• EXERCISES TO COMPLETE
a) Decide whether each statement agrees with the passage on Python abstract base classes, answering yes or no and quoting the deciding words: (i) The Container class has only one abstract method, __contains__. (ii) The OddContainer class extends Container. (iii) The help output makes clear what the argument to __contains__ should be.
b) Resume the passage on Python abstract base classes from the point at which it ends.

• TEXT PASSAGE
Most of the abstract base classes that exist in the Python Standard Library live in the collections module. One of the simplest ones is the Container class. Let's inspect it in the Python interpreter to see what methods this class requires:

>>> from collections import Container
>>> Container.__abstractmethods__
frozenset(['__contains__'])

So, the Container class has exactly one abstract method that needs to be implemented, __contains__. You can issue help(Container.__contains__) to see what the function signature should look like:

Help on method __contains__ in module _abcoll:__contains__(self, x) unbound _abcoll.Container method

So, we see that __contains__ needs to take a single argument. Unfortunately, the help file doesn't tell us much about what that argument should be, but it's pretty obvious from the name of the ABC and the single method it implements that this argument is the value the user is checking to see if the container holds.

This method is implemented by list, str, and dict to indicate whether or not a given value is in that data structure. However, we can also define a silly container that tells us whether a given value is in the set of odd integers:

class OddContainer:
    def __contains__(self, x):
        if not isinstance(x, int) or not x % 2:
            return False
        return True

Now, we can instantiate an OddContainer object and determine that, even though we did not extend Container, the class is a Container object:

>>> from collections import Container
>>> odd_container = OddContainer()
>>> isinstance(odd_container, Container)
True
>>> issubclass(OddContainer, Container)
True

And that is why duck typing is way more awesome than classical polymorphism. We can create is a relationships without the overhead of using inheritance (or worse, multiple inheritance).

The interesting thing about the Container ABC is that any class that implements it gets to use the in keyword for free. In fact, in is just syntax sugar that delegates to the __contains__ method. Any class that has a __contains__ method is a Container and can therefore be queried by the in keyword, for example:

>>> 1 in odd_container
True
>>> 2 in odd_container
False
>>> 3 in odd_container
True
>>> "a string" in odd_container
False

As we saw earlier, it's not necessary to have an abstract base class to enable duck typing. However, imagine we were creating a media player with third-party plugins. It is advisable to create an abstract base class in this case to document what API the third-party plugins should provide. The abc module provides the tools you need to do this, but I'll warn you in advance, this requires some of Python's most arcane concepts:

import abc

class MediaLoader(metaclass=abc.ABCMeta):
    @abc.abstractmethod
    def play(self):
        pass

    @abc.abstractproperty
    def ext(self):
        pass

    @classmethod
    def __subclasshook__(cls, C):
        if cls is MediaLoader:
            attrs = set(dir(C))

Images with localized body landmarks:

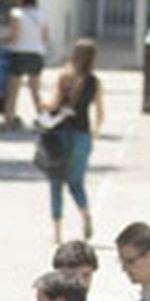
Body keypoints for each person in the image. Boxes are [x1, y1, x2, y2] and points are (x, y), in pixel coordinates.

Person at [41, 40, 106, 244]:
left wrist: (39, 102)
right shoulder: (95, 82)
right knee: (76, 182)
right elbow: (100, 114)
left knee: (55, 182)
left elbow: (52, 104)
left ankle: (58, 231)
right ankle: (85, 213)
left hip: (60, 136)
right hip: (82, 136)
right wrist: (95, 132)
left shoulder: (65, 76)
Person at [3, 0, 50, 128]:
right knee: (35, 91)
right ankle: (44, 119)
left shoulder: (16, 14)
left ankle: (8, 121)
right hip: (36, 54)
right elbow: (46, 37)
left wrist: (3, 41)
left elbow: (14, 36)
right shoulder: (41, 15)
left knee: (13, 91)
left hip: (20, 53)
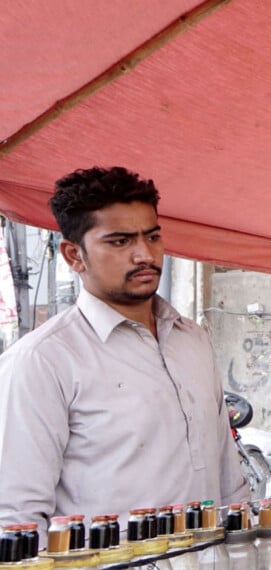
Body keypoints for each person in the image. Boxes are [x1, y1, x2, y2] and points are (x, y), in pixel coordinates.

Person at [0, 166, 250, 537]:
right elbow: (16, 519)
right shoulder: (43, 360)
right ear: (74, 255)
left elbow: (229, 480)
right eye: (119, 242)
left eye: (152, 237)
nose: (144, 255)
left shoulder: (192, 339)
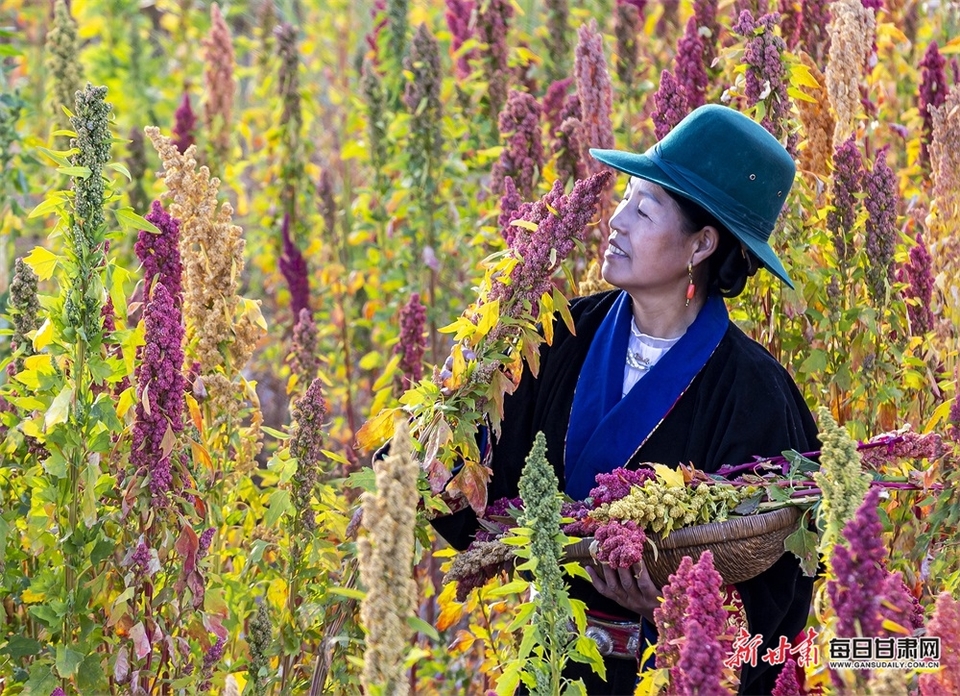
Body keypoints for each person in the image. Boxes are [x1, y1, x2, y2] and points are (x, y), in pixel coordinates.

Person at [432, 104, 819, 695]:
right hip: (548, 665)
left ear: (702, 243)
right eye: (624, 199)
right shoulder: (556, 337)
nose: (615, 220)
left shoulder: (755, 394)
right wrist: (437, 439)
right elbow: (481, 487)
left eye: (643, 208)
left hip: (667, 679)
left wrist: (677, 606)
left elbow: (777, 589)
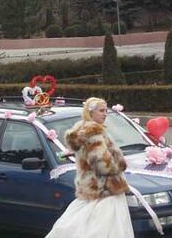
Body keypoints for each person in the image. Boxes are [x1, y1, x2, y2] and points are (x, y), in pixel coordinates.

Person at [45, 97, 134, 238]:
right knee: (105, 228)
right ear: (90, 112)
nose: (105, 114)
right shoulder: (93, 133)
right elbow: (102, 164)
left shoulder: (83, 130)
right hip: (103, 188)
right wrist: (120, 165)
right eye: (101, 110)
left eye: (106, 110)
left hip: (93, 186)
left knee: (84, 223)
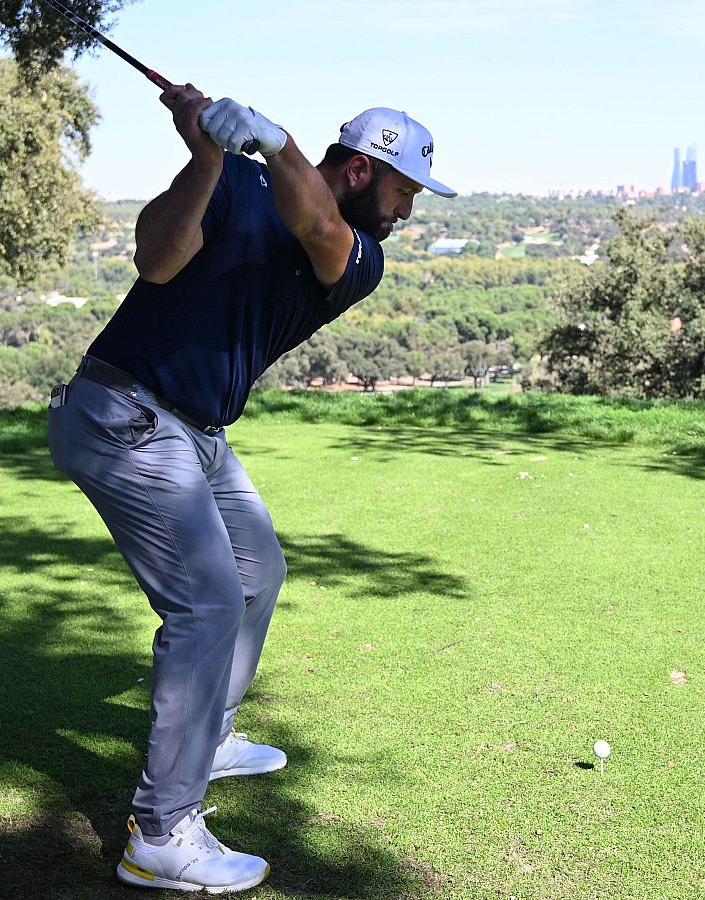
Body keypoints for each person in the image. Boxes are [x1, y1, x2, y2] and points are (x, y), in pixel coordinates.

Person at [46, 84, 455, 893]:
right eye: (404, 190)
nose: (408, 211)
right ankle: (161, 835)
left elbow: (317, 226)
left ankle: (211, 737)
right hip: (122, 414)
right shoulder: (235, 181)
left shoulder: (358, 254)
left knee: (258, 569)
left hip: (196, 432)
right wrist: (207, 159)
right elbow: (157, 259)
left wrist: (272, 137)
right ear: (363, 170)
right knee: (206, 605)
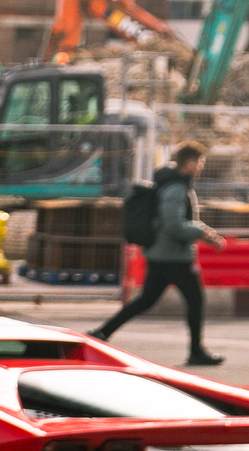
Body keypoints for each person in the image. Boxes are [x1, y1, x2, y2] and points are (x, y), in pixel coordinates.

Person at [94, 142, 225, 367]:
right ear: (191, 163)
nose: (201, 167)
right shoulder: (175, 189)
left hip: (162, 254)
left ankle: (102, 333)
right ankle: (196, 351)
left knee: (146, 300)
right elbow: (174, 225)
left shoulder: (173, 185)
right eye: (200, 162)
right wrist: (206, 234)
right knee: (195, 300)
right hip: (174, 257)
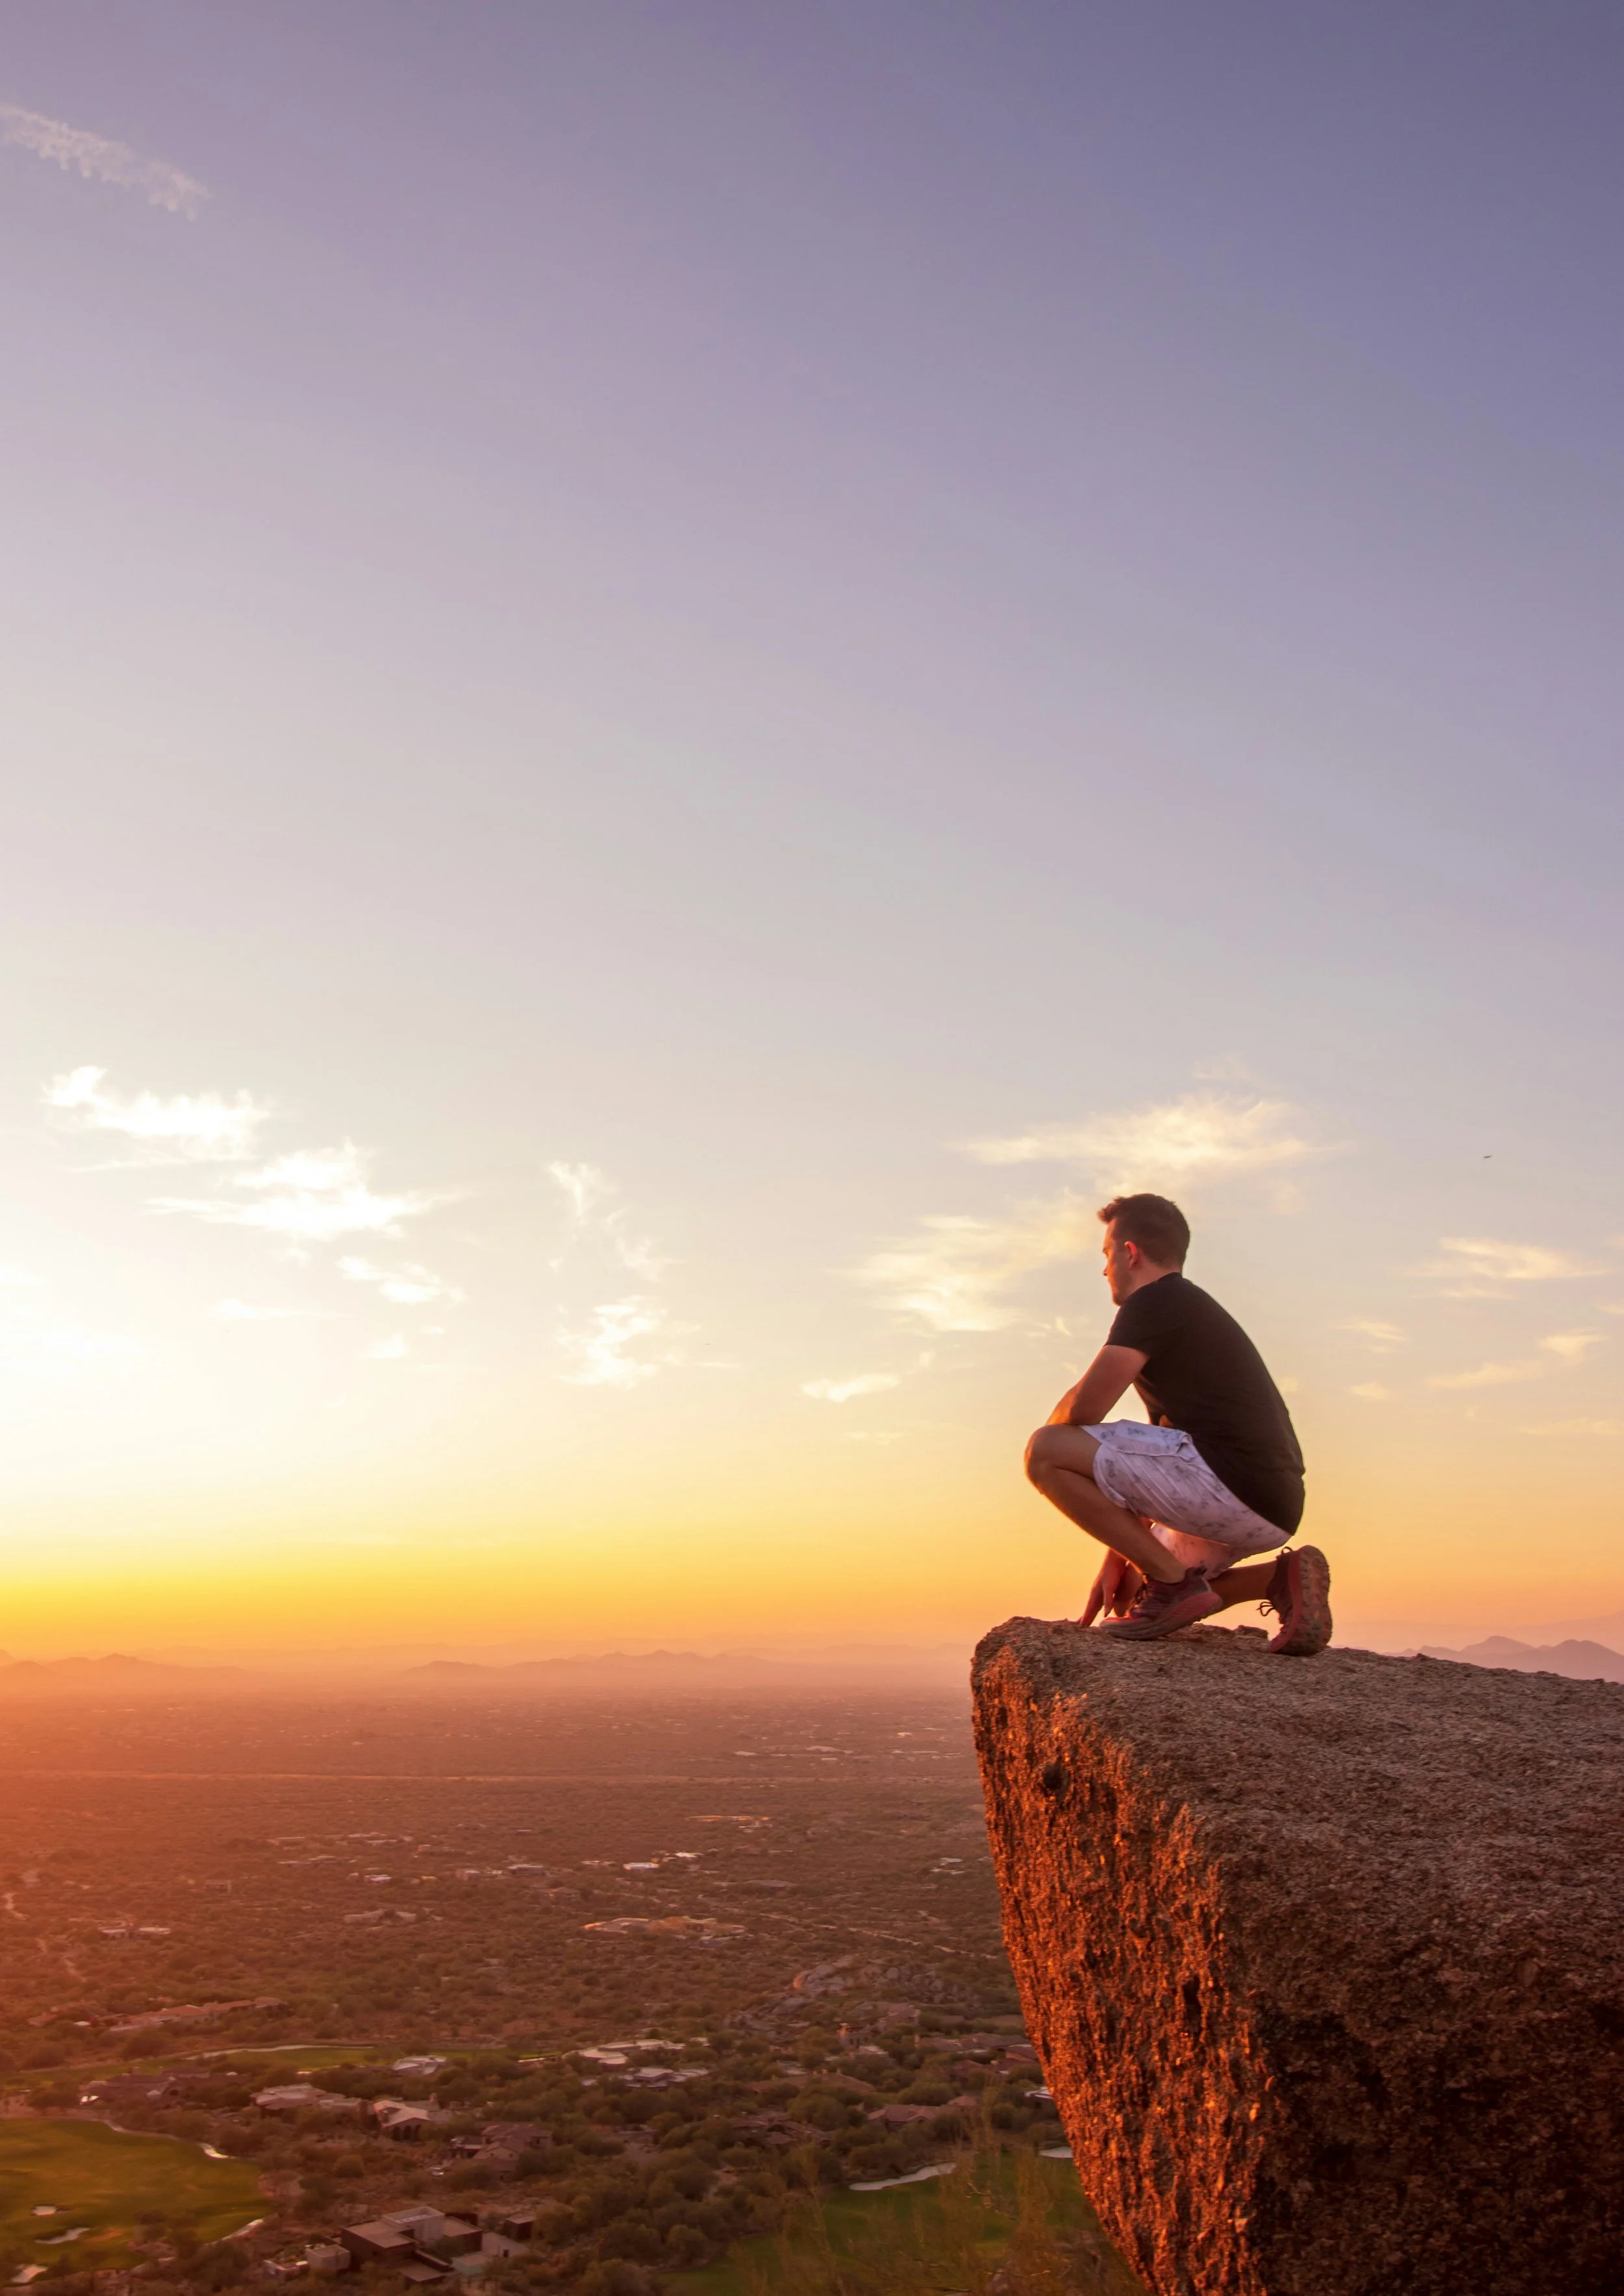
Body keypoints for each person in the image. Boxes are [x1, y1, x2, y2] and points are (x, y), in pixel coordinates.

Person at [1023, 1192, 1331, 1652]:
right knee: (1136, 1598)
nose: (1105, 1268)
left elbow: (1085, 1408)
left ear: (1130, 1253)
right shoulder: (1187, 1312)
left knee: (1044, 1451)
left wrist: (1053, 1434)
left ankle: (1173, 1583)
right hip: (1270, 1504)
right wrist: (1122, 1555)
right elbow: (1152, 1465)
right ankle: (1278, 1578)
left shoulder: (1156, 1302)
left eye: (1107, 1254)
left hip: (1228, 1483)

• OUTPUTS IN ORDER
a)
(i) Yes: "the Container class has exactly one abstract method that needs to be implemented, __contains__"
(ii) No: "even though we did not extend Container, the class is a Container object"
(iii) No: "Unfortunately, the help file doesn't tell us much about what that argument should be"

b)
            if set(cls.__abstractmethods__) <= attrs:
                return True

        return NotImplemented

This is a complicated example that includes several Python features that won't be explained until later in this module. It is included here for completeness, but you don't need to understand all of it to get the gist of how to create your own ABC.

The first weird thing is the metaclass keyword argument that is passed into the class where you would normally see the list of parent classes. This is a rarely used construct from the mystic art of metaclass programming. We won't be covering metaclasses in this module, so all you need to know is that by assigning the ABCMeta metaclass, you are giving your class superpower (or at least superclass) abilities.

Next, we see the @abc.abstractmethod and @abc.abstractproperty constructs. These are Python decorators. We'll discuss those in Chapter 5, When to Use Object-oriented Programming. For now, just know that by marking a method or property as being abstract, you are stating that any subclass of this class must implement that method or supply that property in order to be considered a proper member of the class.

See what happens if you implement subclasses that do or don't supply those properties:

>>> class Wav(MediaLoader):
...     pass
...
>>> x = Wav()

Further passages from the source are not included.